Sunday, 24 January 2010


From Fazle Rashid
NEW YORK, Jan 23: Major emission polluting countries facing a January 31 deadline have yet to submit their plans for reducing emissions of climate altering gases, one of the major provision of the Copenhagen agreement, that bolstered the hope of the robust optimists that the summit after all was not a disaster.
Fewer than 24 nations out of 190 who signed the accord have even submitted letters saying they agree to the terms of the non-binding accord. But more important than that there has been virtually no progress on spelling out terms of nearly $30 billion in short term financial assistance promised to those countries expected to be hardest hit by the climate change. Bangladesh oblivious of what is happening has demanded immediate disbursement of the promised money.
Still unresolved are such basic questions like who will donate how much, where the money will go and who will oversee the spending, the New York Times in a report said Haiti disaster has upset plans in many countries, its emergency being more demanding and cannot wait. The UN official overseeing the Copenhagen summit which he called a near failure is still hopeful of a meaningful result. Another reputed paper said that the January 31 deadline has been totally shelved.

**Exercise description:** Extend the article on the Copenhagen accord's January 31 deadline, starting right after its last sentence. The listing is separate material, unconnected to the article on the Copenhagen accord.

**Collected data:**
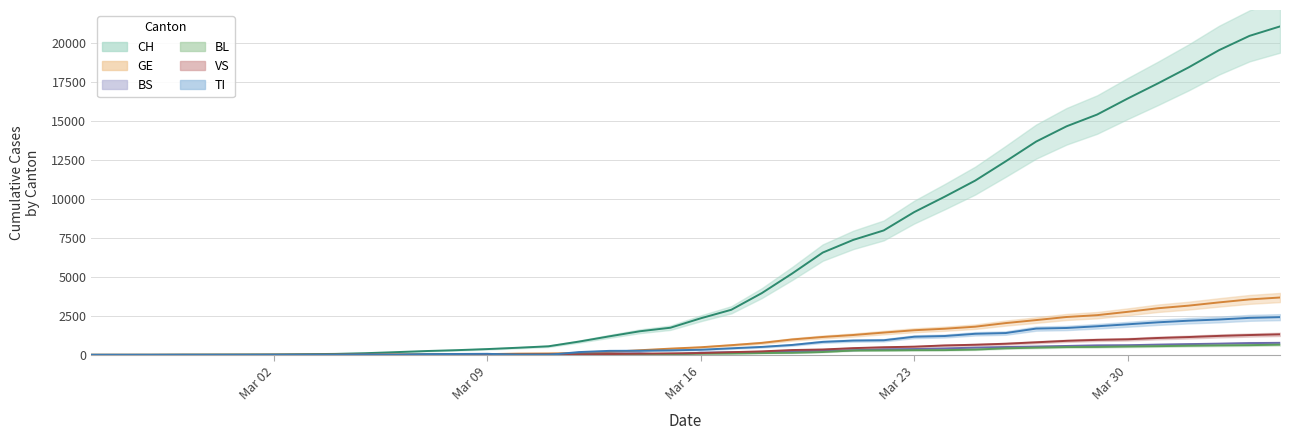

Which series has the largest range (max minus min)?

CH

**Your response:**
The next meeting is not due to before May in Germany and another in Mexico in November. And officials dealing say many more such meetings will be required. India, China, Brazil and South Africa met in New Delhi to insist on deep cuts from developed countries but offered no concessions of their own. The loss of sixty seat majority in the Senate due to defeat of the Democratic party candidate in the Massachusetts will push the climate change further down in the US agenda.
An International Scientific Panel overseen by the United Nations on Wednesday expressed regret for publishing an unsupported estimate of the speed at which Himalayan glaciers are melting. This flawed document drawn on very old data was not only given Nobel Prize but has remained the basic study which is being relied upon by global warming experts. The prediction that glaciers would disappear by 2035 is not true but there is nothing to be cheerful about. because there is abundant evidence that glaciers are retreating though the scientists only differ on the speed of ice melting.